In Week 4 of the 2007 season, Brackenridge scored the first touchdown of his career as he returned a fumble.

Brackenridge was released by the Chiefs during final cuts on August 31, 2008. He was re-signed on October 30 after cornerback Dmitri Patterson was released. The Chiefs released Brackenridge again November 5.

===New York Jets===
Brackenridge was signed to a contract by the New York Jets on February 19, 2009. He was waived by the team on May 19, 2009.

===Jacksonville Jaguars===
Brackenridge was claimed off waivers by the Jacksonville Jaguars on May 20, 2009. Due to injuries to fellow Jaguars cornerback Rashean Mathis, Brackenridge started 5 games in 2009. He made 33 tackles with 5 passes defended in his run as the starting corner opposite Derek Cox. After two seasons in Jacksonville, he was released on July 29, 2011.

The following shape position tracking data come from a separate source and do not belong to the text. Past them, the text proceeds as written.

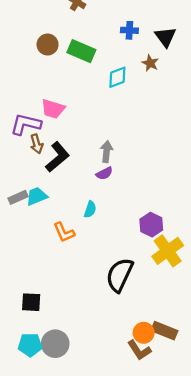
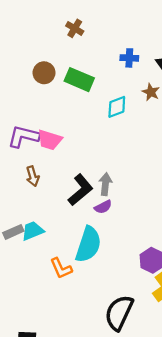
purple L-shape: (26, 124) -> (24, 136), moved
black L-shape: (57, 157) -> (80, 190), moved
cyan semicircle: (90, 209) -> (88, 244), size x2.0

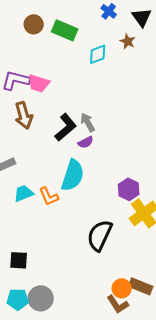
blue cross: (129, 58) -> (109, 11), turned 35
brown arrow: (33, 176) -> (24, 115), size x1.5
gray arrow: (105, 184) -> (88, 122), turned -36
cyan trapezoid: (33, 231) -> (24, 193), moved

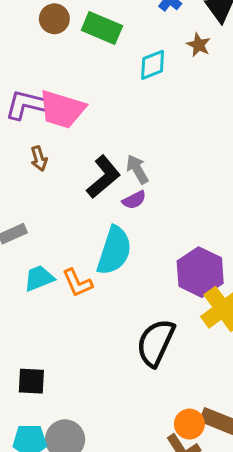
pink trapezoid: (39, 83) -> (62, 109), size x1.4
brown arrow: (24, 115) -> (39, 158), size x0.6
purple hexagon: (129, 189) -> (200, 272), size x1.4

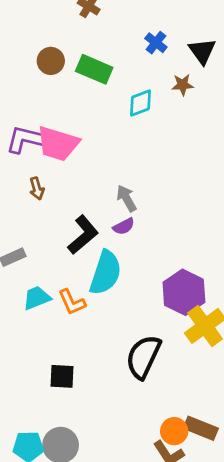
brown star: (199, 45) -> (183, 85), turned -30
black L-shape: (103, 177) -> (83, 235), moved
black square: (31, 381) -> (62, 376), moved

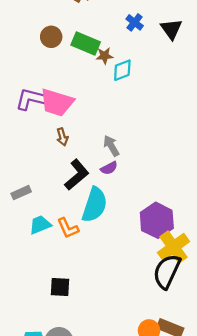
brown star: (183, 85) -> (105, 56), moved
brown arrow: (37, 189) -> (62, 137), moved
black semicircle: (143, 357) -> (167, 271), moved

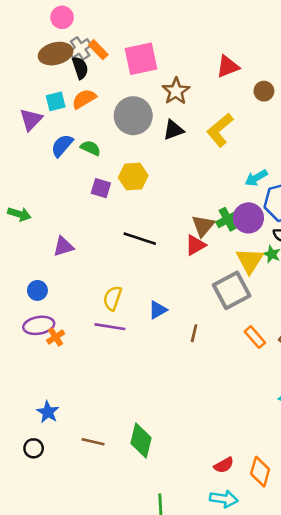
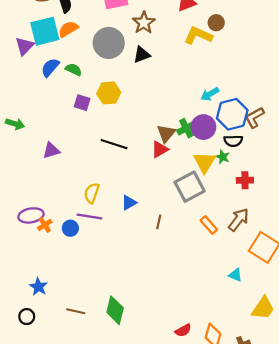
cyan square: (56, 101) -> (45, 31), size x1.8
yellow L-shape: (220, 130) -> (198, 35), moved, turned 64
blue circle: (37, 290) -> (70, 228), moved

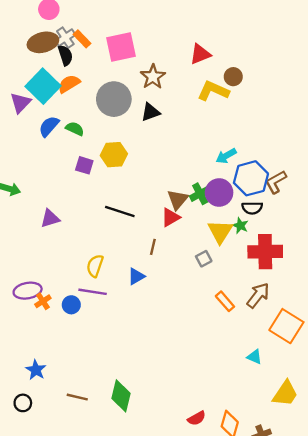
cyan square: (45, 31) -> (43, 86), turned -32
red cross: (245, 180) -> (265, 252), size x1.8
gray square: (190, 187) -> (204, 259), size x0.5
brown line: (159, 222) -> (153, 247), moved

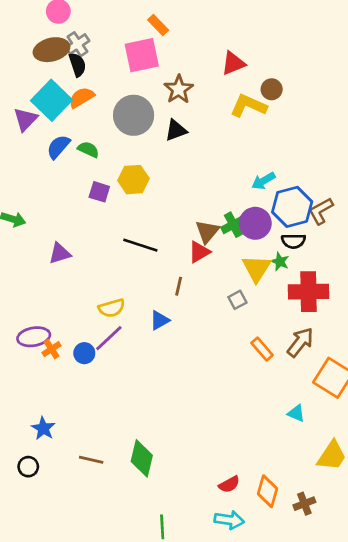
orange rectangle: (82, 39) -> (158, 25), moved
yellow semicircle: (95, 266) -> (112, 308), turned -125
purple line: (93, 292) -> (109, 338), turned -52

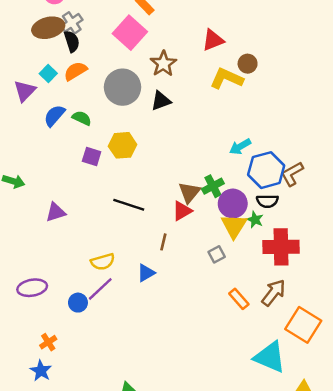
pink square: (142, 55) -> (130, 33), turned -36
cyan square: (51, 100) -> (48, 74), size x0.5
purple circle: (255, 223) -> (233, 204), moved
orange cross: (51, 349) -> (48, 342), moved
cyan triangle: (296, 413) -> (270, 357), size x2.0

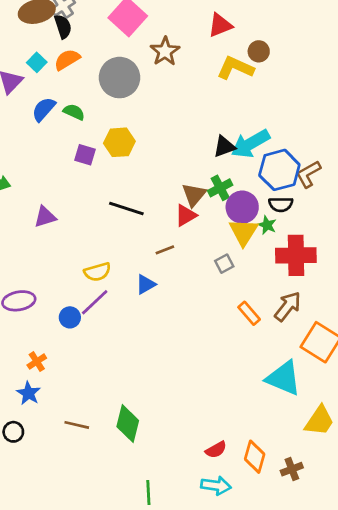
black triangle: (161, 101) -> (224, 146), moved
cyan arrow: (240, 147) -> (250, 144), size x1.6
brown line: (163, 242) -> (165, 250), turned 56

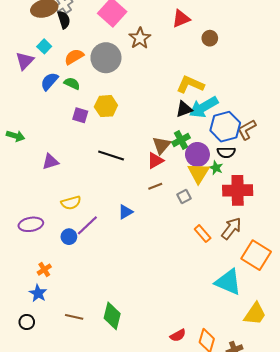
orange semicircle: (67, 60) -> (74, 57), moved
yellow L-shape: (235, 68) -> (190, 84), moved
brown line: (165, 250) -> (155, 186), moved
yellow semicircle: (97, 272) -> (71, 203), moved

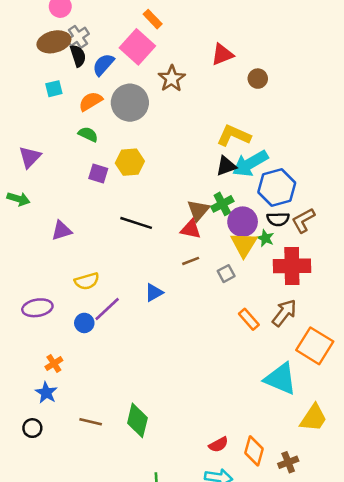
cyan square: (44, 46) -> (54, 89), turned 32
purple triangle: (25, 61) -> (30, 157), moved
blue semicircle: (49, 81) -> (103, 65), moved
brown L-shape: (247, 130) -> (303, 220), moved
red triangle: (155, 161) -> (191, 229), turned 42

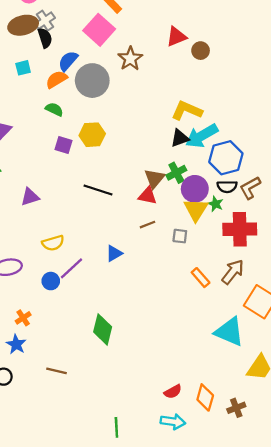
blue semicircle: (103, 65) -> (68, 61), moved
brown circle: (258, 79) -> (201, 51), moved
gray square: (226, 274) -> (180, 236), turned 35
green diamond: (137, 420) -> (103, 329), moved

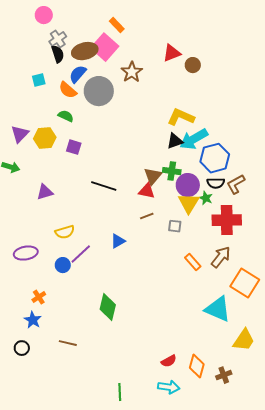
brown ellipse: (23, 25) -> (85, 51), moved
orange semicircle: (57, 79) -> (68, 90), turned -108
yellow hexagon: (92, 135) -> (45, 138), moved
green cross: (176, 173) -> (172, 171), turned 36

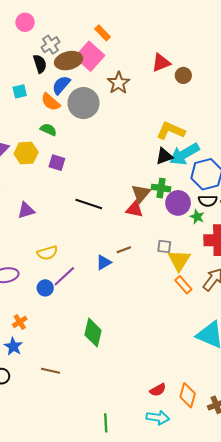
gray cross: (58, 39) -> (51, 45), moved
yellow triangle: (189, 203) -> (179, 260), moved
brown line: (147, 216) -> (124, 250), moved

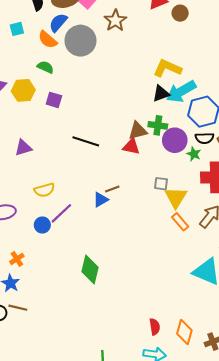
brown triangle: (141, 193) -> (138, 131), turned 36
brown line: (124, 250) -> (112, 189), moved
brown line: (51, 371) -> (18, 308), moved
red semicircle: (158, 390) -> (155, 327), turned -70

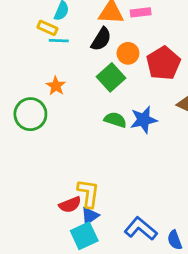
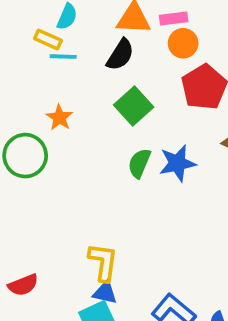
orange circle: (128, 53) -> (183, 43), moved
green semicircle: (115, 120) -> (139, 163), turned -85
red semicircle: (70, 205) -> (23, 285), moved
blue triangle: (90, 216) -> (105, 293), turned 48

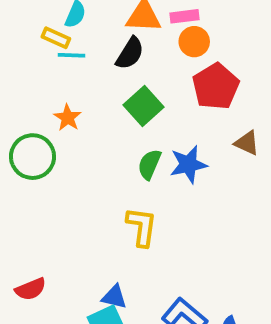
yellow L-shape: (103, 262) -> (142, 227), moved

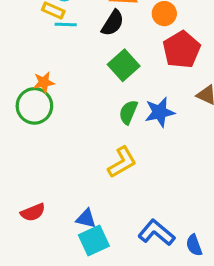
orange star: (68, 118) -> (44, 82), moved, turned 30
yellow L-shape: (142, 227) -> (122, 162), turned 52
blue triangle: (114, 297) -> (86, 219), moved

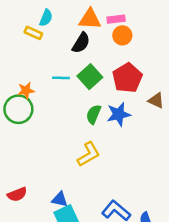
cyan line: (66, 25) -> (61, 78), moved
red pentagon: (182, 50) -> (127, 78), moved

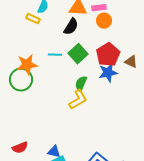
orange star: (26, 90) -> (27, 65), size x1.5
brown triangle: (156, 100) -> (131, 62), moved
blue star: (119, 114) -> (108, 73), moved
yellow L-shape: (89, 154) -> (78, 100), moved

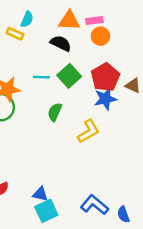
black semicircle: (71, 27) -> (61, 43), turned -96
green semicircle: (81, 84) -> (55, 112), moved
yellow L-shape: (78, 100) -> (88, 131), moved

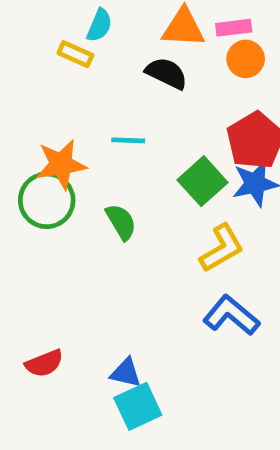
green square: (69, 76) -> (202, 181), moved
green semicircle: (55, 112) -> (121, 222), moved, turned 126
blue L-shape: (94, 205) -> (231, 315), moved

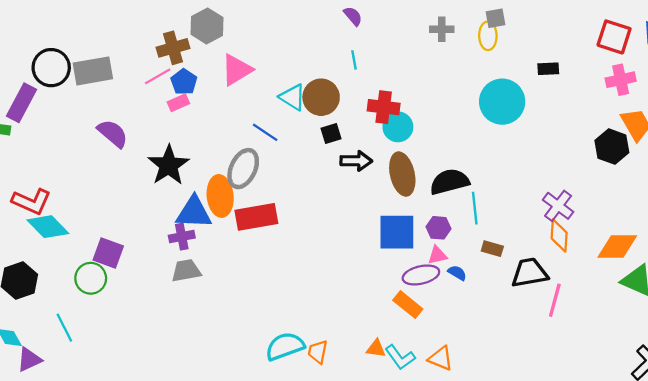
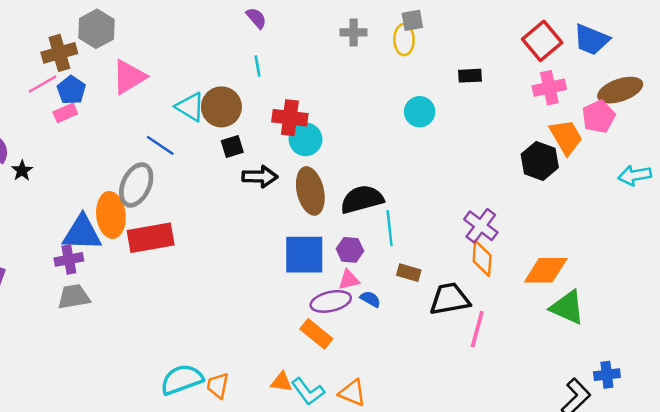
red square: (614, 37) -> (542, 41), turned 32
cyan circle: (502, 102) -> (420, 112), size x0.6
black star: (169, 165) -> (22, 171), moved, size x0.5

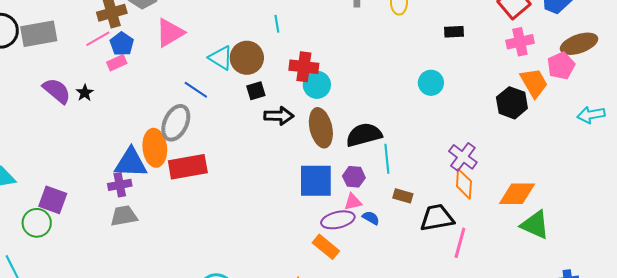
cyan circle: (420, 112) -> (431, 83), moved
black star: (22, 171) -> (85, 93), moved

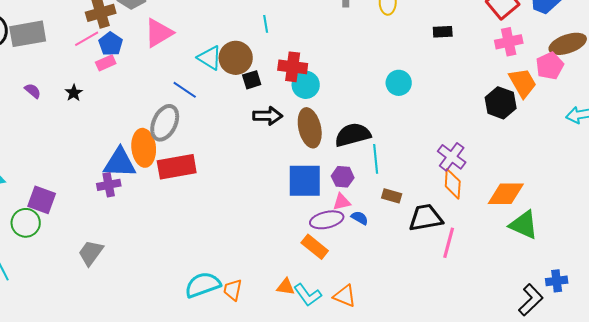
cyan circle: (431, 83) -> (399, 83), moved
purple semicircle: (57, 91) -> (33, 91), moved, size x0.6
black square: (256, 91) -> (252, 80), moved
gray trapezoid: (124, 216) -> (91, 253), moved, turned -44

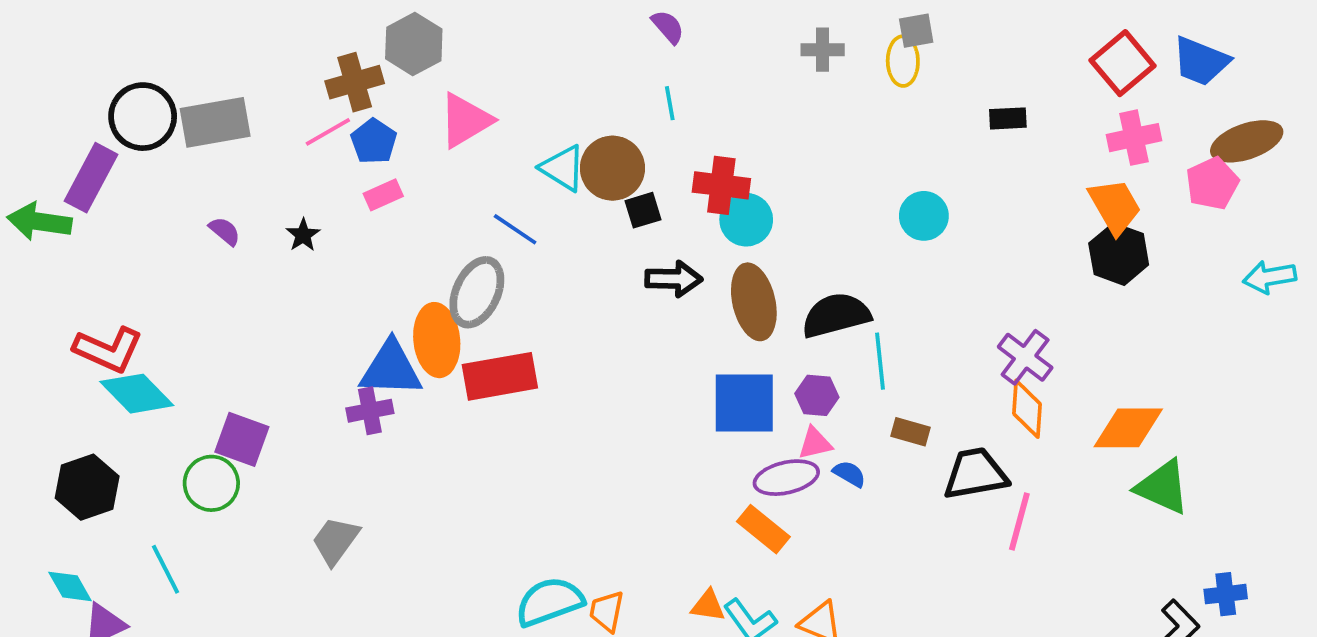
pink rectangle: (106, 63) -> (383, 195), moved
orange trapezoid: (523, 83) -> (1115, 206), moved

===Saskatchewan Roughriders===
Tyron Brackenridge signed with the Saskatchewan Roughriders of the Canadian Football League. He saw limited playing time in his first season in the CFL. However, in his second season with the Roughriders, Brackenridge accumulated 77 tackles and 2 interceptions. Following his breakout 2012 CFL season the Roughriders re-signed Brackenridge on February 15, 2013. In 2013, Brackenridge was honoured as the Hardest Hitter in the 2013 CFL season. He was named a CFL All-Star for the first time in his career, finishing the season with 48 tackles, 6 special teams tackles and 3 interceptions. His fourth season in the CFL was again highly productive and he was once again named a CFL All-Star. During the 2014 campaign he amassed 64 tackles, 10 special teams tackles, 3 interceptions and 2 quarterback sacks. About 2 weeks prior to becoming a free-agent Brackenridge and the Roughriders agreed to a contract extension. Tyron was released by the Saskatchewan Roughriders on December 15, 2015.

On April 20, 2016, Brackenridge announced his retirement from professional football.

==Coaching career==
In 2017, Brackenridge became the Assistant Defensive Backs Coach for the Toronto Argonauts. He was promoted to Defensive Backs Coach for the 2018 season.